[PAGE EXTRACT]
With respect to inter-state supplies and imports, the ‘place of supply rules’ are expected to determine the state which can stake claim to the state GST component built into IGST.
As the place of supply rules are expected to be different for goods and services, in this first part of a two-part series, the discussion is centred on the cross-border taxation of goods into and within India.
GST essentially seeks to replace an origin-based tax levy currently prevailing in India, with a destination-based tax levy. Under the current system of taxation, goods manufactured in a factory in Maharashtra and sold to a customer in West Bengal shall require payment of central sales tax on the sale in the state of Maharashtra. Under GST, it is expected that, IGST shall apply on the sale with the state GST revenue accruing to the state of West Bengal. Further, as against central sales tax, which is non-creditable and, therefore, a cost in the supply chain, full credit is expected to be available in respect of GST paid on inter-state sales.
While this seems a minor transition in the point of taxation, it can be expected to throw up compliance challenges for a manufacturer selling goods to multiple states across the country.
[/PAGE EXTRACT]
[AVAILABLE DATA]
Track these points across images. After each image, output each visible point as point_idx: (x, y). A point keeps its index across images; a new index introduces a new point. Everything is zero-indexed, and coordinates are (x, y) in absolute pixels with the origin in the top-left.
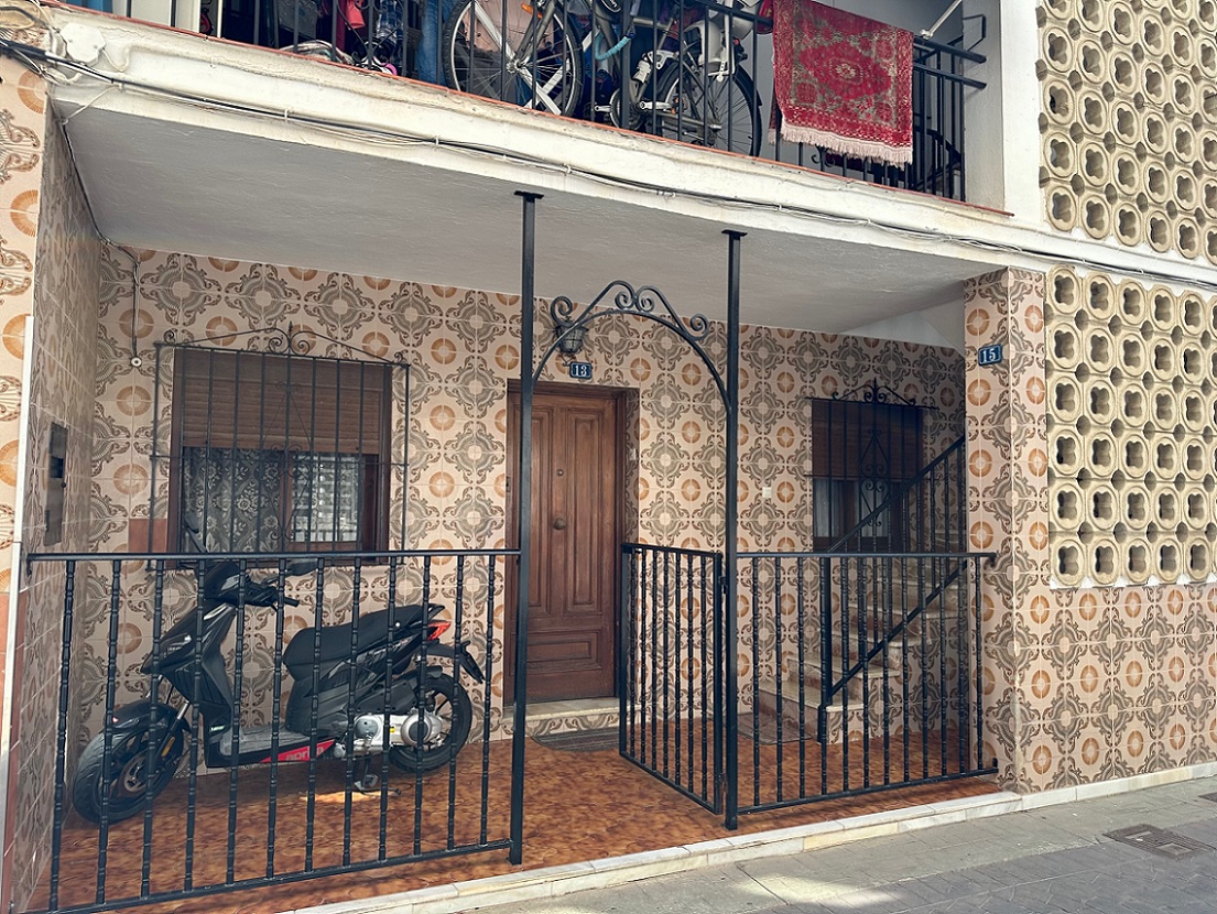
[/AVAILABLE DATA]
_EXERCISE DETAILS:_ Please resume the passage on GST and inter-state taxation of goods, placed above the data, and continue it from its final sentence.

_OUTPUT FOR THIS EXERCISE:_
By way of illustration, currently, when goods are sold from Maharashtra to West Bengal, Haryana, Karnataka, central sales tax on all these sales shall be payable in Maharashtra at a uniform tax rate. However, under GST, in the same example, the seller in Maharashtra could well be required to pay an IGST identifying each of the destination states. Simply put, a seller of goods today can conduct his business by only being aware of the tax rate in the state of his operation or supply; however, under GST, it is possible that a seller supplying goods to 20 states may well need to have a knowledge of the prevailing rates as well as GST provisions across all those 20 states.
On a related matter, GST is set to apply on ‘supply of goods’; however, the term ‘supply’ is yet to be defined. There is, therefore, some apprehension that even a stock transfer of goods to a branch or an agent could attract GST as a ‘supply of goods’. While such a levy may enable GST credits to flow with the goods, its impact on compliances (i.e., reporting of IGST payment to multiple destination states) across multiple supplies as goods flow through a complex and elongated supply chain would need to be evaluated.
Further, while IGST on inter-state supplies is set to be levied and collected by the central government, as to how the relevant state shall assess and enforce the state GST component, basis its provisions, from a supplier in another state is currently unclear. Irrespective of the manner of collection, unless a standard IGST rate is mandated for inter-state supplies, every seller of goods may well be required to build into its systems the GST rates and provisions across the nation—a Herculean task for any business.
An alternate approach would be for the IGST to be paid by the buyer of the goods in the destination state (i.e., under a reverse charge mechanism) with the supply being zero-rated in the state of origin—similar to the model used in the European Union with respect to its intra-community supplies across European countries. However, this model would require a robust refund mechanism of the tax credits to the seller as the GST credits would not move along with the goods in this case.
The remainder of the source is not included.